PlayerPowerData[] sortedPlayers =
players.OrderBy(p => p.SortingScore());
// To determine the total fibonacci points for a position, we need to
// calculate all ties. Therefore, per player, we need the highest and
// lowest ranks shared.
int currentLowRank = count;
int currentLowScore = sortedPlayers[0].SortingScore();
for (int i = 0; i < count; i++)
{
if (sortedPlayers[i].SortingScore() != currentLowScore)
{
currentLowRank = count - i;
currentLowScore = sortedPlayers[i].SortingScore();
}
sortedPlayers[i].LowestRankShared = currentLowRank;
}
int currentHighRank = 1;
int currentHighScore = sortedPlayers[count - 1].SortingScore();
for (int i = count - 1; i >= 0; i--)
{
if (sortedPlayers[i].SortingScore() != currentHighScore)
{
currentHighRank = count - i;
currentHighScore = sortedPlayers[i].SortingScore();
}
sortedPlayers[i].HighestRankShared = currentHighRank;
}
decimal[] fibonacciRaw = FibonacciSequenceOfSize(count);
decimal fibonacciTotal = fibonacciRaw.Sum();
foreach(PlayerPowerData player in sortedPlayers)
{
int lowIndex = count - player.LowestRankShared;
int highIndex = count - player.HighestRankShared;
int numberTied = highIndex - lowIndex + 1;
decimal sumRawForRange = 0.0;
for (int k = lowIndex; k <= highIndex; k++)
{
sumRawForRange += fibonacciRaw[k];
}
// The final pre-Elo score, expressed as a decimal from 0 to 1,
// is the average of the fibonacci values for ranks shared by
// this player divided by the total of all fibonacciNumbers.
player.PointsAwardedBeforeElo =
sumRawForRange / numberTied / fibonacciTotal;
}
}
private static decimal[] FibonacciSequenceOfSize(int size)
{
decimal[] fibonacciNumbers = new decimal[size];
for(int i = 0; i < size; i++)
{
if (i == 0)
{
fibonacciNumbers[i] = 0.0;
}
else if (i == 1 || i == 2)
{
fibonacciNumbers[i] = 1.0;
}
else
{
fibonacciNumbers[i] =
fibonacciNumbers[i-1] + fibonacciNumbers[i-2];
}
}
return fibonacciNumbers;
}
}
// A container for each player / position in the game.
public class PlayerPowerData {
// A Null player name represents an abandoned position
public string PlayerName {get; set;}
public int SupplyCentersHeld {get; set;}
public int YearEliminated {get; set;}
// Expressed as a decimal from 0 to 1.
public decimal?

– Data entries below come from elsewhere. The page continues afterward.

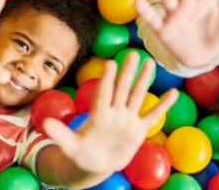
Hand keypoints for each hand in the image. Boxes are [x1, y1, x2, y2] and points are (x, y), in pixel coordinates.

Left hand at [43, 52, 177, 175]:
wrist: (95, 164)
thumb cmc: (81, 153)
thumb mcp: (69, 145)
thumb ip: (60, 133)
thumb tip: (44, 123)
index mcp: (98, 113)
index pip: (104, 93)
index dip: (107, 79)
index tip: (110, 63)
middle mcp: (114, 112)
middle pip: (122, 88)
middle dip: (128, 72)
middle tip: (134, 53)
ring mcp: (127, 119)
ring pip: (137, 96)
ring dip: (144, 80)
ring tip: (150, 62)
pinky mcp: (138, 130)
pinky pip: (153, 115)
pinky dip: (163, 105)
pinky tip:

PointsAwardedBeforeElo {get; set;}
public int HighestRankShared {get; set;}
public int LowestRankShared {get; set;}
public bool IsSurrenderedPosition()
{
return string.IsNullOrEmpty(PlayerName);
}
public int SortingScore()
{
// Surrendered positions always place last
if (IsSurrenderedPosition())
{
return int.MinValue;
}
if (SupplyCentersHeld <= 0)
{
return YearEliminated;
}
// This methodology assumes the year number will never be higher than
// 10000.
return SupplyCentersHeld * 10000;
}
}
I don't really have the bandwidth to implement this myself in the php webDip code at this time, as I tend to run out of brainpower for programming at the end of the workday. But, if any of you want to see a Carnage-like system available online that's a feasible alternative to both DSS and SOS, this is a way to do it.